Perceptual learning is defined as any relatively permanent or consistent change in an observer's perception of a stimulus following experience of that stimulus (Gibson,
1963). Perceptual learning has been shown to occur for a variety of basic visual features, such as orientation and spatial frequency of gratings (Fiorentini & Berardi,
1980) and direction of motion (Ball & Sekuler,
1982). The performance improvements that occur over the course of training tend to follow characteristic patterns that allude to aspects underlying brain plasticity (Ahissar & Hochstein,
2004; Dosher & Lu,
1998; Fahle,
2004; Seitz & Dinse,
2007). For instance, a performance improvement with a stimulus of one spatial orientation may not transfer to another orientation (Fiorentini & Berardi,
1980). It has been argued that this pattern of results is consistent with changes in orientation selectivity of early visual cells (Schoups, Vogels et al.,
2001) and indicates that the locus of learning may be in these early visual areas (Fahle,
2004). However, the argument that specificity of learning demonstrates plasticity in visual cortex is not well supported (Law & Gold,
2008; Xiao, Zhang et al.,
2008) and it is clear that task performance alone is an insufficient measure by which to understand brain mechanisms involved in perceptual learning.

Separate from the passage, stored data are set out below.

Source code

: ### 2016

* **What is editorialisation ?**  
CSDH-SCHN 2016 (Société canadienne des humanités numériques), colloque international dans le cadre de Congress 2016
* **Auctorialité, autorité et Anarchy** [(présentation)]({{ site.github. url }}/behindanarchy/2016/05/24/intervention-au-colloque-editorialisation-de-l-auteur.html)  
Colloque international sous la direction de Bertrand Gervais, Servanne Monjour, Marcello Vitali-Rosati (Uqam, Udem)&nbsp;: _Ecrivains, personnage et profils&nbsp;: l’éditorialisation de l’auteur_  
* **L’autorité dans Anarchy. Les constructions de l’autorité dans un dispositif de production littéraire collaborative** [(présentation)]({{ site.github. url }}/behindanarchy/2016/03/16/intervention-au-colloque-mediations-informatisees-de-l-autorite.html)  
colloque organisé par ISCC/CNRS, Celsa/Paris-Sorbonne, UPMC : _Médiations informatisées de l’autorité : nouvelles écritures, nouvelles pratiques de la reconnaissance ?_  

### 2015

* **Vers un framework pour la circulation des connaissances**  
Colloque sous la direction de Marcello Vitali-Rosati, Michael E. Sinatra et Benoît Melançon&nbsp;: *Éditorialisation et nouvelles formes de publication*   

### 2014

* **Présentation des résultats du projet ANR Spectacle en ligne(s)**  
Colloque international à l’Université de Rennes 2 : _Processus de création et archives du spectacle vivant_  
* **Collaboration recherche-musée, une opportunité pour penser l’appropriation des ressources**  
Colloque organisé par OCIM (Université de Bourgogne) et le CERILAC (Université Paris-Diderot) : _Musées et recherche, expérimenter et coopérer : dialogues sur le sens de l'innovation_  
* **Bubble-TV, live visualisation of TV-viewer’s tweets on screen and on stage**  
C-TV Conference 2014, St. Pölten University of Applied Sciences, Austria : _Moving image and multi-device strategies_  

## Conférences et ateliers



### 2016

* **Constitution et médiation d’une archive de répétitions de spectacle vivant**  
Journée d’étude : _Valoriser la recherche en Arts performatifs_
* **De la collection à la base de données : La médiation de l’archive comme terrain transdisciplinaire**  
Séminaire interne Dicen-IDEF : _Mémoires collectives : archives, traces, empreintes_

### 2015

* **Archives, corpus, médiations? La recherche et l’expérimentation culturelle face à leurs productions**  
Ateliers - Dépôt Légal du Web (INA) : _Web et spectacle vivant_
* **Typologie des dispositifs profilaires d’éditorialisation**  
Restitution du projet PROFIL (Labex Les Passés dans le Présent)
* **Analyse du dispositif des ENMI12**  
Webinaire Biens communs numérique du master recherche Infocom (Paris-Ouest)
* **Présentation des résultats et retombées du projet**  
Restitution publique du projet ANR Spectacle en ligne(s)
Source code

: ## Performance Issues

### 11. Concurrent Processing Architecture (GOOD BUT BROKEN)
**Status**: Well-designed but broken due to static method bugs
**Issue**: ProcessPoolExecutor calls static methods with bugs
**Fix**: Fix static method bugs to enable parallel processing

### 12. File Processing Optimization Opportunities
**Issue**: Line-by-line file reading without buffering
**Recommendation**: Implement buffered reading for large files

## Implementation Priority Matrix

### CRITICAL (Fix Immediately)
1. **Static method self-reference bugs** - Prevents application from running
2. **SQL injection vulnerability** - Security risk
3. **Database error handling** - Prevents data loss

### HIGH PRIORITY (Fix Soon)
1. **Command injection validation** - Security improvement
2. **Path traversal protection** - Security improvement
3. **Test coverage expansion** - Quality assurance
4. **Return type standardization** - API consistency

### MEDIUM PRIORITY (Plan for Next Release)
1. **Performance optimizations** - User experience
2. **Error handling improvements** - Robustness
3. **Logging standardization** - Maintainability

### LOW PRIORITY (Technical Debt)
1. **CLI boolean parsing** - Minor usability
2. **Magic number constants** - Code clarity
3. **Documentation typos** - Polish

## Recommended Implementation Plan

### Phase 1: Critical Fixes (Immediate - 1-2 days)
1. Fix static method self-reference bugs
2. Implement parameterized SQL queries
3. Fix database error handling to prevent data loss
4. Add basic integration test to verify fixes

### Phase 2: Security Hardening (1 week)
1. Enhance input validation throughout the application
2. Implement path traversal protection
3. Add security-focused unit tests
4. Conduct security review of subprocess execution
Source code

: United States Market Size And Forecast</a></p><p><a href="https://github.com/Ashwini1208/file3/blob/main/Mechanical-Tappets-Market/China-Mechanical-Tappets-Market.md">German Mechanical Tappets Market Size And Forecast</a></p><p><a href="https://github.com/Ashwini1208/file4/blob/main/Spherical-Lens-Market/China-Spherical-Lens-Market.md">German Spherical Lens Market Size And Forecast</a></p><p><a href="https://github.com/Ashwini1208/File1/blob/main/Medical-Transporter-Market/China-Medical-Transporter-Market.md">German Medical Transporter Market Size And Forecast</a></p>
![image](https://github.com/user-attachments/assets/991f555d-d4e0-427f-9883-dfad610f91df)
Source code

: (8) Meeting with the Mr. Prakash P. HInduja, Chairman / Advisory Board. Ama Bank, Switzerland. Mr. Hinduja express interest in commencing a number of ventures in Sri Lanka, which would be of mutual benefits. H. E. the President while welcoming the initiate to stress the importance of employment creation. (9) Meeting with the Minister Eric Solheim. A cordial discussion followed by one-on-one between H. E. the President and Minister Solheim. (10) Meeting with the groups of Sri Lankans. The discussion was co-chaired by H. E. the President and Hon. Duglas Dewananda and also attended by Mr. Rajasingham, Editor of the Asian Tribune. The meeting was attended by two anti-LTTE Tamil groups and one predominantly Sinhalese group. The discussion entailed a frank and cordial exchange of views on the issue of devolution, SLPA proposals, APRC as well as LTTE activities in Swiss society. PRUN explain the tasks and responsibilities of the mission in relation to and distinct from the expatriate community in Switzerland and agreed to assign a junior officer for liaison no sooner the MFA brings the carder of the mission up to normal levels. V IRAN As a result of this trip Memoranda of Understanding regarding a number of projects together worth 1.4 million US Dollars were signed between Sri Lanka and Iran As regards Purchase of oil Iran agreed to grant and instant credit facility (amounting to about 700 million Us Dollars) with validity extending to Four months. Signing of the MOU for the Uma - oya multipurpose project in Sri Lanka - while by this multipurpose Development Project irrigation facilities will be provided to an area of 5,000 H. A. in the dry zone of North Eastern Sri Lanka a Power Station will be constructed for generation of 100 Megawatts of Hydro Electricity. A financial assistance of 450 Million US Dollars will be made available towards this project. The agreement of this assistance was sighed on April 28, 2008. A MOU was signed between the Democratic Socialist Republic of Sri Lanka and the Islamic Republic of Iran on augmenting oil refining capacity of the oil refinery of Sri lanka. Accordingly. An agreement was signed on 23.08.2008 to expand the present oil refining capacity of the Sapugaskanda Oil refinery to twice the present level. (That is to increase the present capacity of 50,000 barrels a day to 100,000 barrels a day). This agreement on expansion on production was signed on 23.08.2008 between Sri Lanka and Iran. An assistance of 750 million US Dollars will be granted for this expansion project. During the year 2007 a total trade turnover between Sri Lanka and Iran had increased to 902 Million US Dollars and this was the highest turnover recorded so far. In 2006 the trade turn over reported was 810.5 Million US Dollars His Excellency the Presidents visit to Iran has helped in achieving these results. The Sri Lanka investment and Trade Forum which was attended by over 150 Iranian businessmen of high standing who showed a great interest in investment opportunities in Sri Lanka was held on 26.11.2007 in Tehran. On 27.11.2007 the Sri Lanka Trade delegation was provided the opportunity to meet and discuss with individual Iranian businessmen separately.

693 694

The relationship between psychophysical performance and underlying physiological changes is fundamentally inferential. Typically, perceptual learning is operationalized as improvement in sensitivity (such as threshold or accuracy) or reaction time on a task. These metrics have provided a great deal of insight into the mechanisms of perception and perceptual learning, but the inferential gap between the observer's perception and the final performance measurement remains problematic (Mollon & Danilova,
1996). One aspect of this problem is that sensitivity and reaction time are very gross measures of performance and reveal little detail of observers' perceptual processes. As a result, it is the onus of the experimenter to design clever studies to rule out alternative explanations of changes in these performance metrics. This task is further complicated by the fact that, as we report here, these two metrics can produce opposite patterns under some conditions.
We find an alternative and potentially richer metric in classification images (Ahumada,
2002). In a classification image analysis, observers detect or discriminate a stimulus of interest (the signal) embedded in external noise. In a typical experiment, an observer is presented with a signal-with-noise stimulus and a noise-only stimulus in succession and asked to report which stimulus contained the target image. The noise fields from these stimuli are then grouped and analyzed according to the observer's decisions, ultimately producing a classification image that may be thought of as the mental template that the observer used to classify stimuli during the task. Classification images have been produced from a wide variety of studies and reveal important aspects of perception in both low- and high-level visual tasks (Keane, Lu et al.,
2007; Lu & Liu,
2006; Mareschal, Dakin et al.,
2006; Sekuler, Gaspar et al.,
2004; Shimozaki, Chen et al.,
2007). The advantages of using classification images as a metric of perceptual learning are substantial because classification images encode much more detailed characteristics of an observer's perceptual processes than do sensitivity or reaction time measures.
However, one limitation of classification image methods is that a large number of trials is required to produce a stable classification image. In many studies, upward of 10,000 trials are employed to construct a classification image (Ahumada,
2002; Lu & Liu,
2006; Sekuler et al.,
2004). Such a large number of trials, which need to be spread out across multiple sessions, can be problematic to capture effects of perceptual learning because substantial learning can occur during the acquisition of the classification images. To successfully examine perceptual learning of lower order visual features over the course of several days requires the acquisition of an image in a single experimental session, approximately 1,000 trials. This has been accomplished in the case of perceptual learning of vernier acuity (Li, Levi et al.,
2004), however, that study involved stimuli with only 16 changing parts, thus benefiting from a relatively low-dimensional stimulus space. Generating a classification image of a stimulus that is more extended in space (such as an oriented grating) presents a greater challenge because such images require variations in many hundreds of pixels and involve a much higher dimensional stimulus space.
In this paper, we employ an efficient classification image technique that makes it possible to produce stable images from as little as 512 trials, allowing for an image-based analysis of perceptual learning over the course of several days. We examine both traditional metrics of perceptual learning (such as reaction time, threshold, and accuracy) as well as changes in observers' classification images.